“The Sugar Shack,” the famous Ernest “Ernie” Eugene Barnes’ 1976 painting many have seen during the opening or closing credits of the Norman Lear-produced ’70s sitcom Good Times, has been sold at a New York City auction for $15.3 million by Houston energy trader Bill Perkins.
“I would have paid a lot more,” Perkins told
The New York Times. “For certain segments of America, it’s more famous than the Mona Lisa.”
The painting is a vibrant picture of Black dancers in a dance hall, grooving to an R&B/jazz band.

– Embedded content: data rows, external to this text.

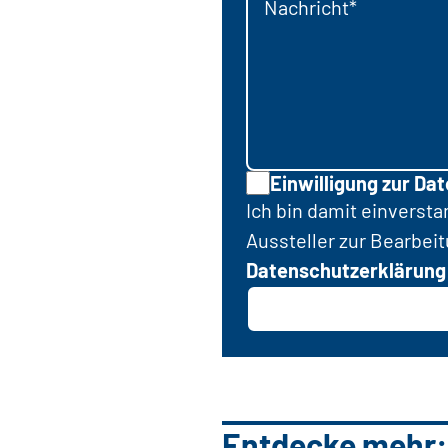
Nachricht*
Einwilligung zur Da
Ich bin damit einverst
Aussteller zur Bearbei
Datenschutzerklärung
Entdecke mehr: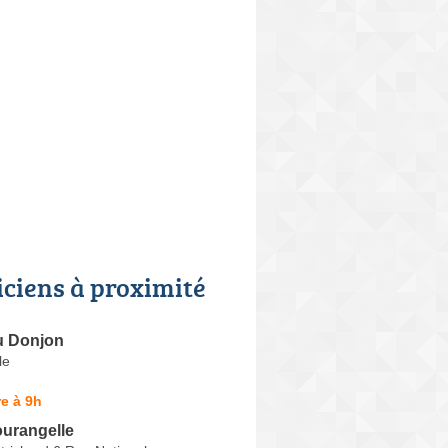
iciens à proximité
u Donjon
le
e à 9h
ourangelle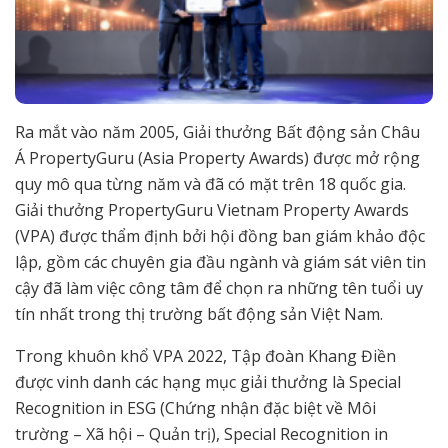
Ra mắt vào năm 2005, Giải thưởng Bất động sản Châu
Á PropertyGuru (Asia Property Awards) được mở rộng
quy mô qua từng năm và đã có mặt trên 18 quốc gia.
Giải thưởng PropertyGuru Vietnam Property Awards
(VPA) được thẩm định bởi hội đồng ban giám khảo độc
lập, gồm các chuyên gia đầu ngành và giám sát viên tin
cậy đã làm việc công tâm để chọn ra những tên tuổi uy
tín nhất trong thị trường bất động sản Việt Nam.
Trong khuôn khổ VPA 2022, Tập đoàn Khang Điền
được vinh danh các hạng mục giải thưởng là Special
Recognition in ESG (Chứng nhận đặc biệt về Môi
trường – Xã hội – Quản trị), Special Recognition in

Using a style known as Black Romance, Barnes was inspired by his North Carolina hometown during his childhood to paint “The Sugar Shack.” Barnes got the idea from a time when he was 11 when he wasn’t allowed to go to a dance that he wanted to attend.
Marvin Gaye was so drawn to the painting, he asked permission to use it for his 1976 album cover, “I Want You.”
Gaye dropped the classic album with the artwork on Motown Records-subsidiary label Tamla.
According to Christie’s auction house, “The Sugar Shack” sale set an auction record for being 27 times more costly than Barnes’ previous work which was considered the most expensive. The auction sale also flew past the estimated sales price of $150,000 to $200,000. The 10 -minute action lured 22 bids before Perkins swooped in and dominated.
The painting has been seen in the Good Times family’s apartment, claiming it was the work of “J.J. Evans,” played by Jimmie Walker. Barnes has appeared in a couple of episodes on the show and has had a couple more of his paintings shown in the sitcom. Before Barnes became a painter, he was a professional football player from 1960 to 1964, playing for the New York Titans, San Diego Chargers, and Denver Broncos.
Barnes died in 2009 in Los Angeles, California, from myeloid leukemia at age 70.